The political will that President Volodymyr Zelenskyy repeatedly emphasized before and immediately after his election either exists or it does not.

And already this Thursday, the day of the vote on restoring the independence of NABU and SAP, Ukrainian society is unlikely to watch this calmly — even if the corresponding bill is adopted. Because over the past year, the authorities have made a series of decisions indicating systemic resistance to reforms — in the sphere of defense procurement by dissolving the supervisory board of the AOZ, in ARMA, customs, and the BEB. And the most cynical attempt to destroy NABU and SAP only crowned this chain.

Previous actions by the authorities did not provoke an adequate response from either Ukrainian society or Western partners. That is why it was decided to act quickly — in the middle of summer, during vacation season, when people’s attention is minimal. This way, it is easier to neutralize the effect of destroying anti-corruption bodies, which, as expected at Bankova, everyone will forget about in a week.

This is exactly how the situation is viewed in the President’s Office, according to sources in political circles speaking to Ukrainska Pravda: “There was no sense that people would take to the streets. Or that partners would start calling the president.”

This also explains why Bankova was completely unprepared for communication — on the evening of July 22, when people gathered near the Franko Theater, the president’s traditional address only appeared deep into the night.

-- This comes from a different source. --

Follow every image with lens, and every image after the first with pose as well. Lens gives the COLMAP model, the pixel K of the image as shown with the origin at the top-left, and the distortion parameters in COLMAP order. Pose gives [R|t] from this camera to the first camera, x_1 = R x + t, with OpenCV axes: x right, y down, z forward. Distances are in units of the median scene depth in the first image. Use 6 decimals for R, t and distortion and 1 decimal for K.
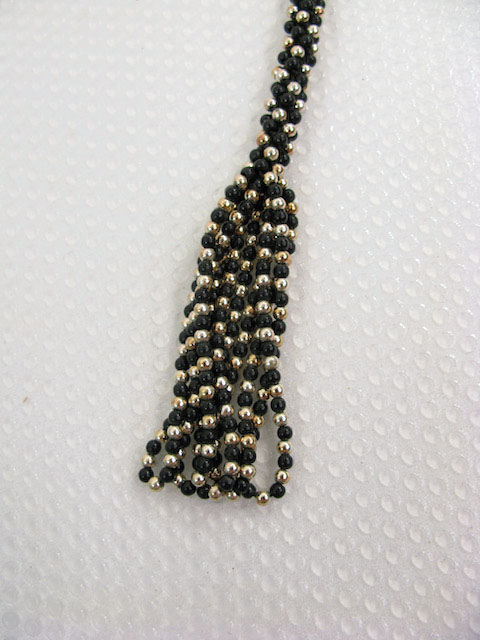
lens RADIAL K [[627.5, 0, 237.9], [0, 627.5, 318.2], [0, 0, 1]] dist [-0.143175, 0.000000]
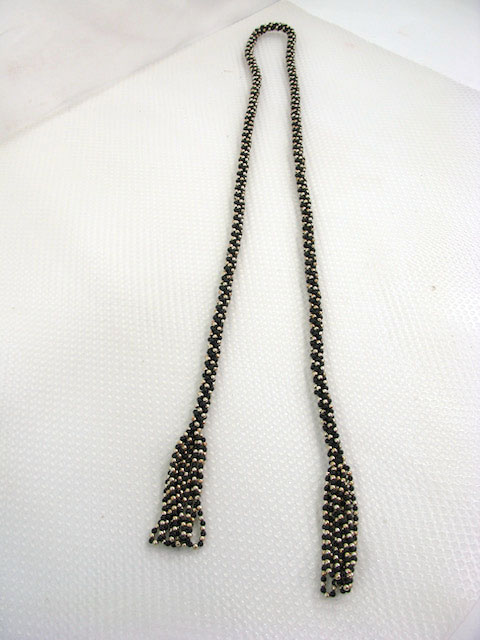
lens RADIAL K [[627.5, 0, 239.7], [0, 627.5, 315.9], [0, 0, 1]] dist [-0.143175, 0.000000]
pose [[0.993916, 0.012713, 0.109404, -0.070035], [0.032712, 0.914420, -0.403444, 0.432331], [-0.105170, 0.404568, 0.908440, -1.786544]]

And without a single word about the protests.

Deputies from the presidential faction and even party leadership gave no public comments for a whole day — they themselves did not understand what would happen next. And only on Telegram channels controlled by the President’s Office, instead of mentions of protests across the country, an interview with newly appointed Prime Minister Yulia Svyrydenko for a Western publication was circulated under the telling headline:

“The problem of corruption in Ukraine is greatly exaggerated.”